Rester en forme à l'arrêt du tabac Mettre toutes les chances de son côté

Peut-on se préparer en amont ?

Il le faut. La vie est rythmée depuis de longues années par cette prise de cigarette. Les chances de succès sont plus fortes si l'on se prépare. On casse ses habitudes en commençant par ne plus fumer une cigarette sans en être conscient. On la regarde, on la respire, on transforme un geste jusqu'alors automatique en un geste conscient. Ensuite, on fixe une date d'arrêt et on liste tous les éléments positifs qui en découleront : le teint redevient clair, plus rose, les cheveux sont plus beaux, les poumons se remettent à vieillir à une vitesse normale, on sent bon et on peut s'offrir un cadeau avec l'argent économisé.

Certaines ont peur d'arrêter, d'autres ont peur d'être non fumeuses, de ne plus savoir comment se comporter en société sans cigarette par exemple. Il est donc important d'imaginer toutes ces situations angoissantes et de les anticiper. On prévient ainsi les rechutes. Il faut du courage initialement pour arrêter mais il faut travailler dès le début sur le long terme. 50 % des rechutes ont lieu entre 3 mois et un an. Pour cela, la thérapie cognitive et comportementale permet d'anticiper, de savoir comment on va gérer ses émotions dans certaines situations.

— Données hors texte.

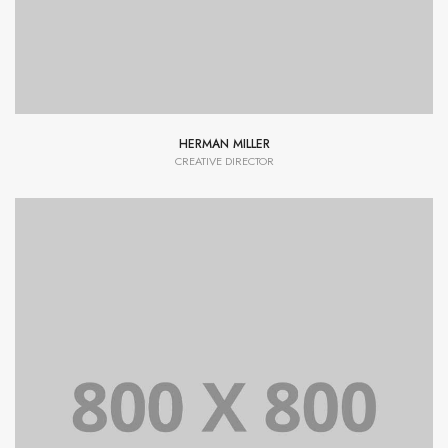
HERMAN MILLER
CREATIVE DIRECTOR
Lorem Ipsum is simply dummy text of the printing and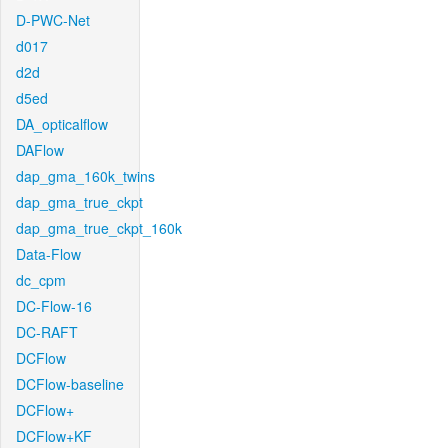
D-PWC-Net
d017
d2d
d5ed
DA_opticalflow
DAFlow
dap_gma_160k_twins
dap_gma_true_ckpt
dap_gma_true_ckpt_160k
Data-Flow
dc_cpm
DC-Flow-16
DC-RAFT
DCFlow
DCFlow-baseline
DCFlow+
DCFlow+KF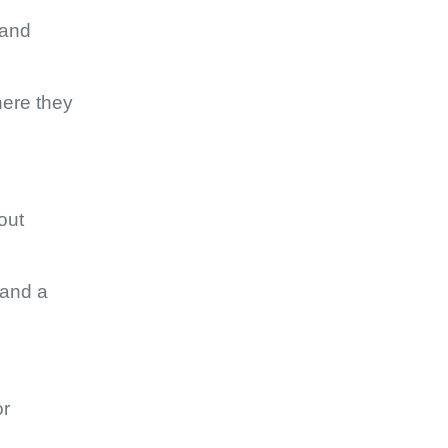
 and
here they
out
 and a
or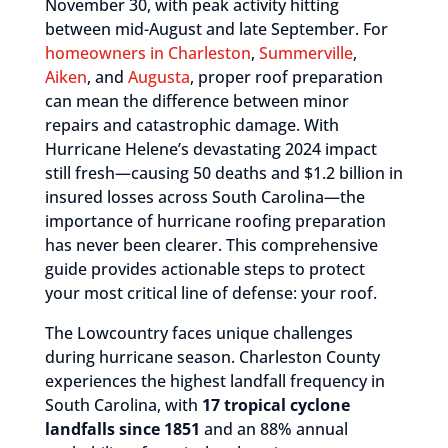
November 30, with peak activity hitting
between mid-August and late September. For
homeowners in Charleston
,
Summerville
,
Aiken
, and
Augusta
, proper roof preparation
can mean the difference between minor
repairs and catastrophic damage. With
Hurricane Helene’s devastating 2024 impact
still fresh—causing 50 deaths and $1.2 billion in
insured losses across South Carolina—the
importance of hurricane roofing preparation
has never been clearer. This comprehensive
guide provides actionable steps to protect
your most critical line of defense: your roof.
The Lowcountry faces unique challenges
during hurricane season. Charleston County
experiences the highest landfall frequency in
South Carolina, with
17 tropical cyclone
landfalls since 1851
and an 88% annual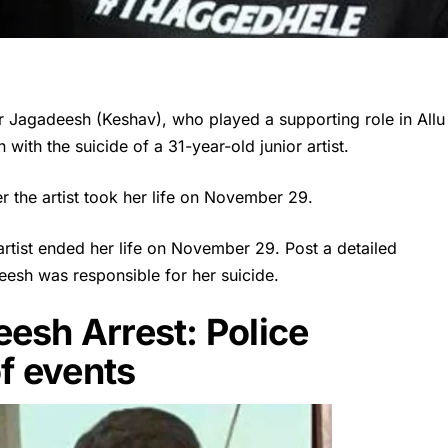
 Jagadeesh (Keshav), who played a supporting role in Allu
with the suicide of a 31-year-old junior artist.
er the artist took her life on November 29.
 artist ended her life on November 29. Post a detailed
eesh was responsible for her suicide.
esh Arrest: Police
of events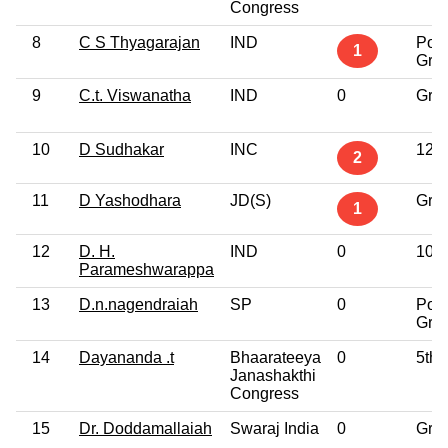
Congress
8
C S Thyagarajan
IND
Post
1
Gra
9
C.t. Viswanatha
IND
0
Gra
10
D Sudhakar
INC
12th
2
11
D Yashodhara
JD(S)
Gra
1
12
D. H.
IND
0
10th
Parameshwarappa
13
D.n.nagendraiah
SP
0
Post
Gra
14
Dayananda .t
Bhaarateeya
0
5th 
Janashakthi
Congress
15
Dr. Doddamallaiah
Swaraj India
0
Gra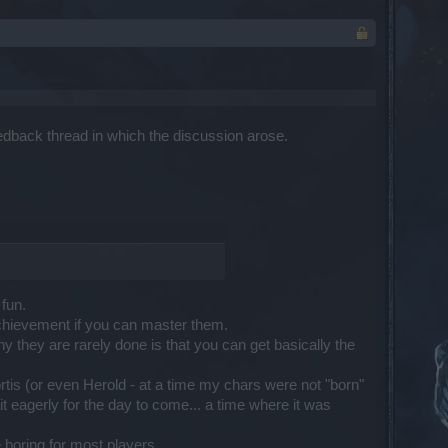
feedback thread in which the discussion arose.
 fun.
 achievement if you can master them.
hy they are rarely done is that you can get basically the
tis (or even Herold - at a time my chars were not "born"
 eagerly for the day to come... a time where it was
boring for most players.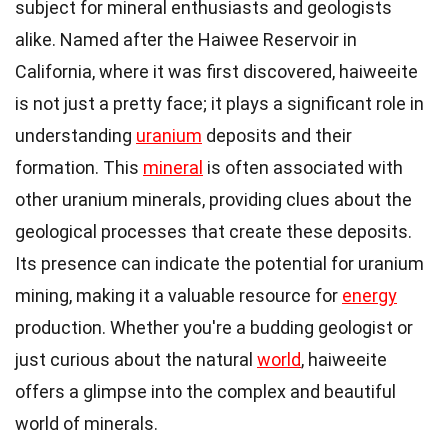
subject for mineral enthusiasts and geologists
alike. Named after the Haiwee Reservoir in
California, where it was first discovered, haiweeite
is not just a pretty face; it plays a significant role in
understanding
uranium
deposits and their
formation. This
mineral
is often associated with
other uranium minerals, providing clues about the
geological processes that create these deposits.
Its presence can indicate the potential for uranium
mining, making it a valuable resource for
energy
production. Whether you're a budding geologist or
just curious about the natural
world
, haiweeite
offers a glimpse into the complex and beautiful
world of minerals.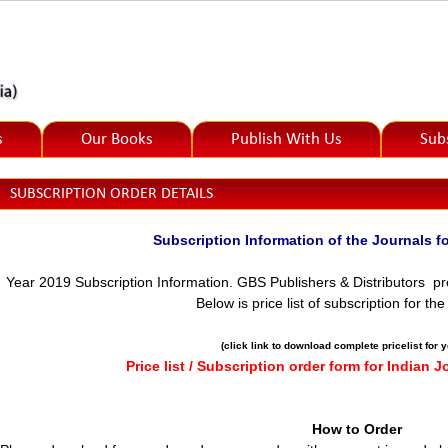
s
Our Books
Publish With Us
Sub
SUBSCRIPTION ORDER DETAILS
Subscription Information of the Journal
Year 2019 Subscription Information.
GBS Publishers & Distributors pre
Below is price list of subscription for th
(click link to download complete pricelist for 
Price list / Subscription order form for Indian J
How to Order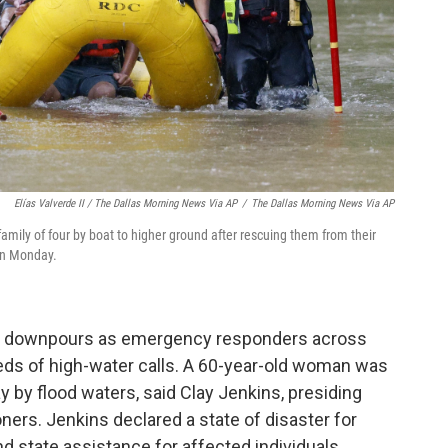
Elías Valverde II / The Dallas Morning News Via AP
/
The Dallas Morning News Via AP
mily of four by boat to higher ground after rescuing them from their
on Monday.
the downpours as emergency responders across
eds of high-water calls. A 60-year-old woman was
 by flood waters, said Clay Jenkins, presiding
ners. Jenkins declared a state of disaster for
d state assistance for affected individuals.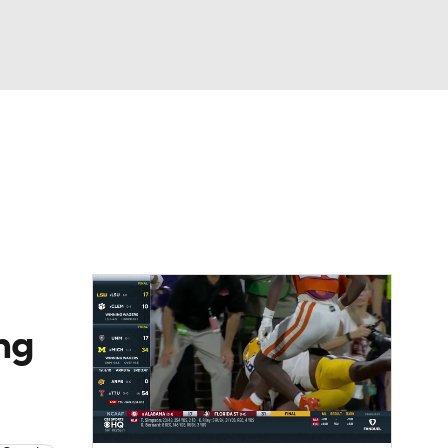
Watch
Fantasy
Betting
dule
lasses
ng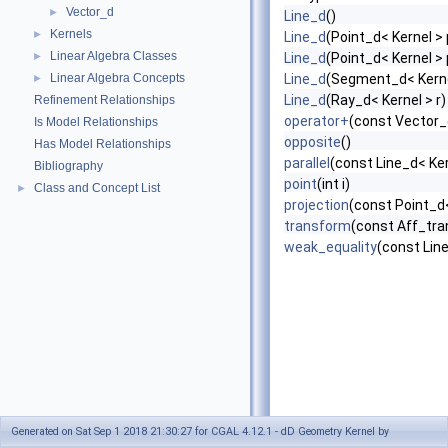
Vector_d
►
Line_d
()
Kernels
►
Line_d
(Point_d< Kernel > 
Linear Algebra Classes
►
Line_d
(Point_d< Kernel > 
Linear Algebra Concepts
Line_d
(Segment_d< Kerne
►
Line_d
(Ray_d< Kernel > r)
Refinement Relationships
operator+
(const Vector_
Is Model Relationships
opposite
()
Has Model Relationships
parallel
(const Line_d< Ker
Bibliography
point
(int i)
Class and Concept List
►
projection
(const Point_d<
transform
(const Aff_tra
weak_equality
(const Line
Generated on Sat Sep 1 2018 21:30:27 for CGAL 4.12.1 - dD Geometry Kernel by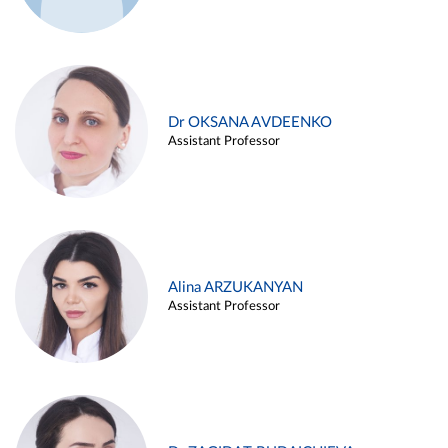
Dr OKSANA AVDEENKO
Assistant Professor
Alina ARZUKANYAN
Assistant Professor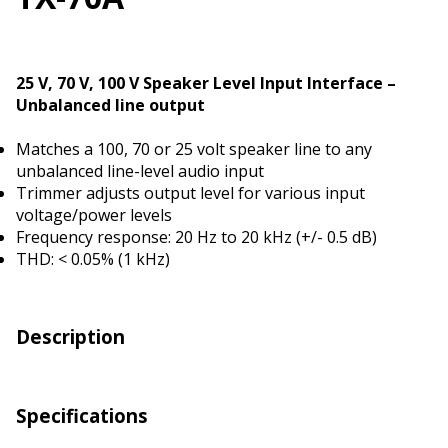
25 V, 70 V, 100 V Speaker Level Input Interface –
Unbalanced line output
Matches a 100, 70 or 25 volt speaker line to any
unbalanced line-level audio input
Trimmer adjusts output level for various input
voltage/power levels
Frequency response: 20 Hz to 20 kHz (+/- 0.5 dB)
THD: < 0.05% (1 kHz)
Description
Specifications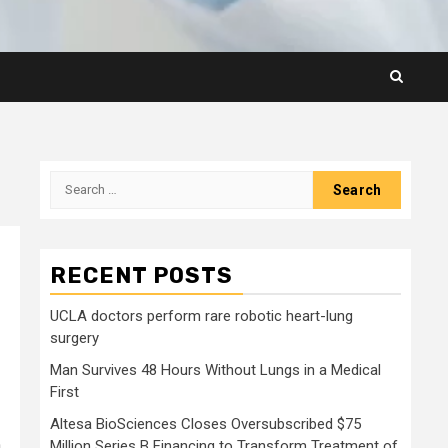
Search
for:
RECENT POSTS
UCLA doctors perform rare robotic heart-lung
surgery
Man Survives 48 Hours Without Lungs in a Medical
First
Altesa BioSciences Closes Oversubscribed $75
a
Million Series B Financing to Transform Treatment of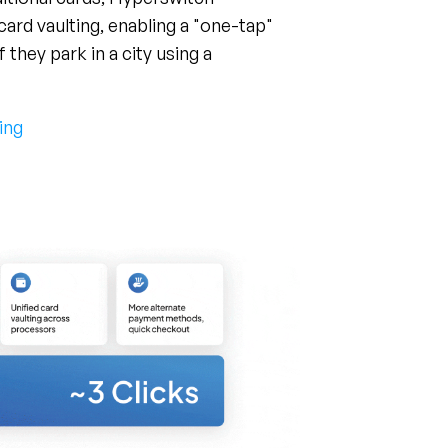
they park in a city using a
ing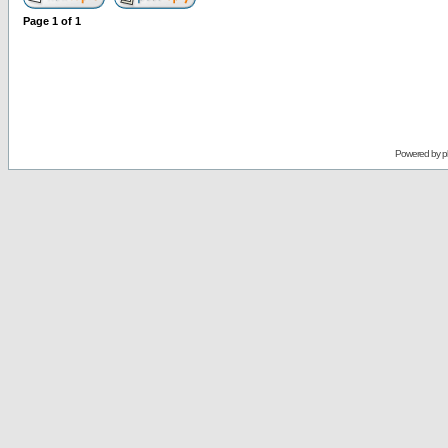
Page
1
of
1
Powered by
p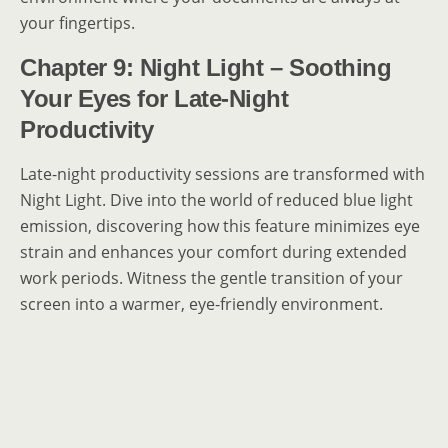
your fingertips.
Chapter 9: Night Light – Soothing
Your Eyes for Late-Night
Productivity
Late-night productivity sessions are transformed with
Night Light. Dive into the world of reduced blue light
emission, discovering how this feature minimizes eye
strain and enhances your comfort during extended
work periods. Witness the gentle transition of your
screen into a warmer, eye-friendly environment.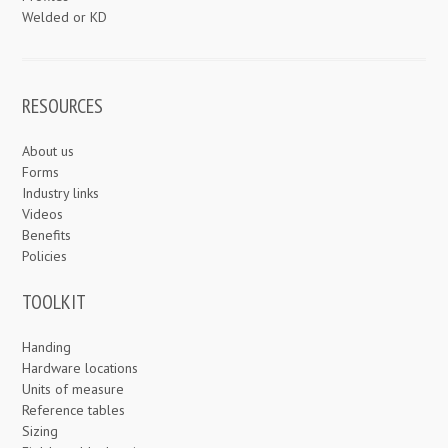
Welded or KD
RESOURCES
About us
Forms
Industry links
Videos
Benefits
Policies
TOOLKIT
Handing
Hardware locations
Units of measure
Reference tables
Sizing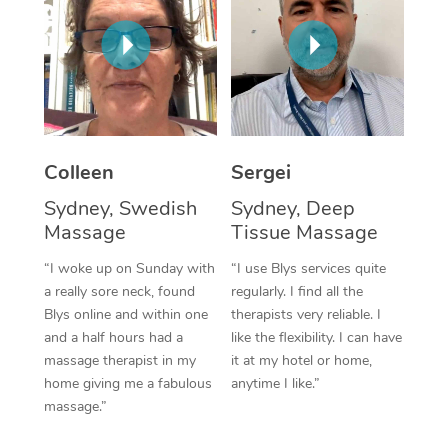
Corporate Massage
Colleen
Sergei
Sydney, Swedish
Sydney, Deep
Massage
Tissue Massage
“I woke up on Sunday with
“I use Blys services quite
a really sore neck, found
regularly. I find all the
Blys online and within one
therapists very reliable. I
and a half hours had a
like the flexibility. I can have
massage therapist in my
it at my hotel or home,
home giving me a fabulous
anytime I like.”
massage.”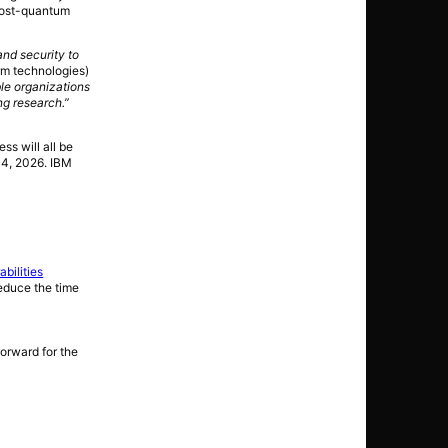
 post-quantum
and security to
rm technologies)
le organizations
ng research.”
s will all be
14, 2026. IBM
bilities
reduce the time
forward for the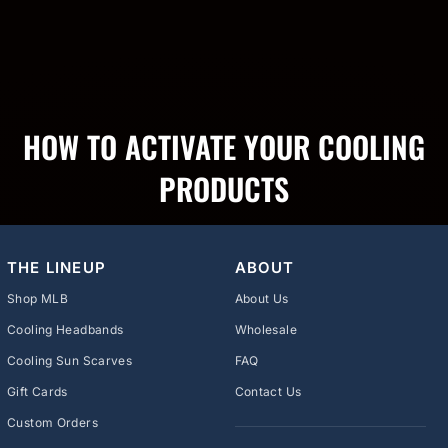
HOW TO ACTIVATE YOUR COOLING
PRODUCTS
THE LINEUP
ABOUT
Shop MLB
About Us
Cooling Headbands
Wholesale
Cooling Sun Scarves
FAQ
Gift Cards
Contact Us
Custom Orders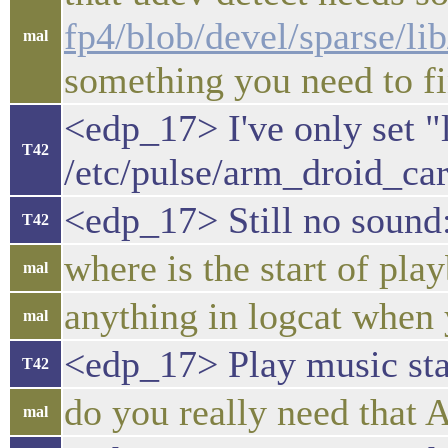
fp4/blob/devel/sparse/li
mal
something you need to fi
<edp_17> I've only set 
T42
/etc/pulse/arm_droid_ca
<edp_17> Still no sound
T42
where is the start of play
mal
anything in logcat when 
mal
<edp_17> Play music star
T42
do you really need th
mal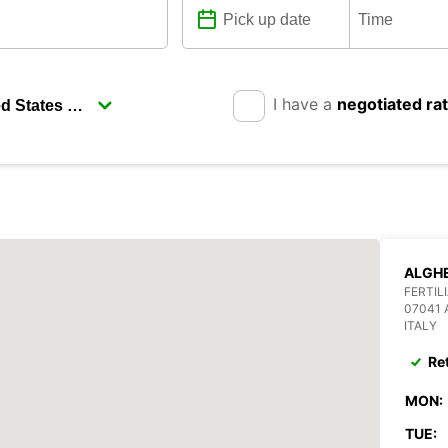
I have a
negotiated ra
ALGHE
FERTIL
07041
ITALY
Re
MON:
TUE: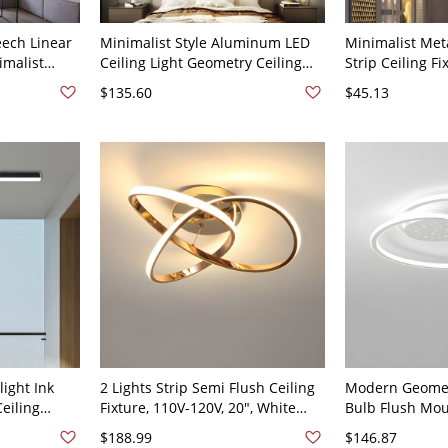
eech Linear
Minimalist Style Aluminum LED
Minimalist Met
imalist
Ceiling Light Geometry Ceiling
Strip Ceiling Fi
- 110V-120V
Lamp for Living Room - 110V-
Flush Mount wi
$135.60
$45.13
120V Black 19.5" White Light
110V-120V
light Ink
2 Lights Strip Semi Flush Ceiling
Modern Geomet
eiling
Fixture, 110V-120V, 20", White
Bulb Flush Moun
V, 47.5"
Light
with Ambient S
$188.99
$146.87
19.5" White Lig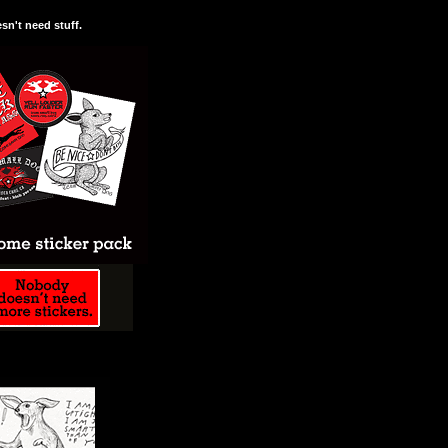
n't need stuff.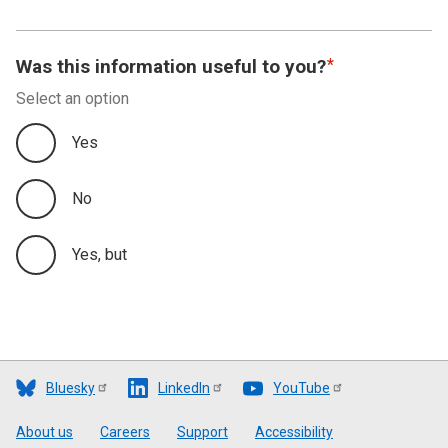
Was this information useful to you?
Select an option
Yes
No
Yes, but
Bluesky
LinkedIn
YouTube
Footer
About us
Careers
Support
Accessibility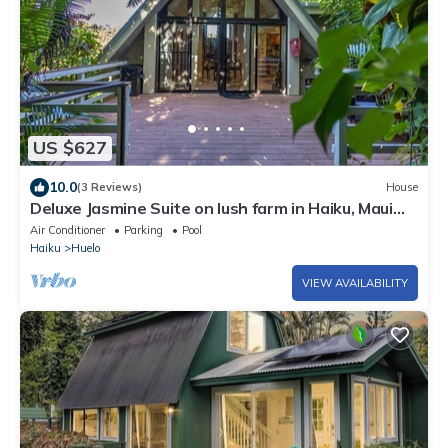
US $627
10.0
(3 Reviews)
House
Deluxe Jasmine Suite on lush farm in Haiku, Maui
with Private Hot Tub
Air Conditioner
Parking
Pool
Haiku
Huelo
VIEW AVAILABILITY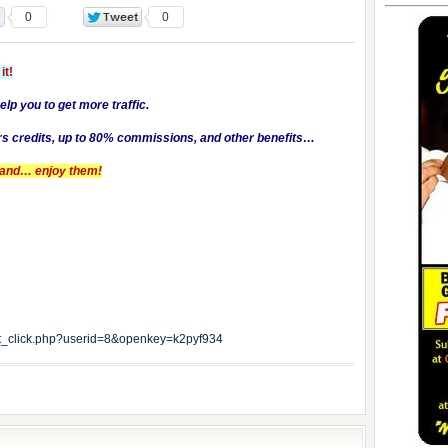
0
0
it!
help you to get more traffic.
rs credits, up to 80% commissions, and other benefits…
es and… enjoy them!
edit_click.php?userid=8&openkey=k2pyf934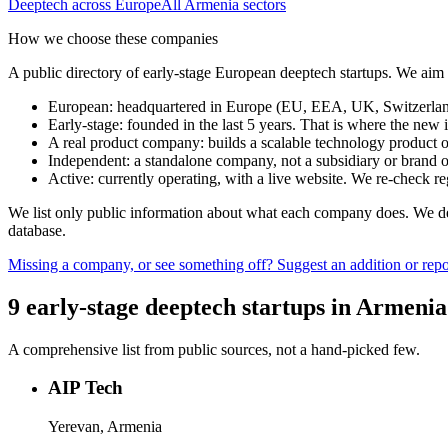
Deeptech
across Europe
All
Armenia
sectors
How we choose these companies
A public directory of early-stage European
deeptech
startups. We aim 
European
:
headquartered in Europe (EU, EEA, UK, Switzerland 
Early-stage
:
founded in the last 5 years. That is where the new i
A real product company
:
builds a scalable technology product o
Independent
:
a standalone company, not a subsidiary or brand of
Active
:
currently operating, with a live website. We re-check 
We list only public information about what each company does. We deli
database.
Missing a company, or see something off? Suggest an addition or repor
9
early-stage
deeptech
startups
in
Armenia
A comprehensive list from public sources, not a hand-picked few.
AIP Tech
Yerevan, Armenia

Et au moment de l'arrêt, faut-il prendre des dispositions ?

On passe son domicile non fumeur pour commencer. Si notre compagnon est également fumeur, on fait en sorte qu'il nous accompagne dans l'arrêt, qu'il soit un allié et non un ennemi. On l'annonce à l'entourage et on règle son activité physique à un niveau supérieur. Non seulement cela occupe, mais limite la prise de poids.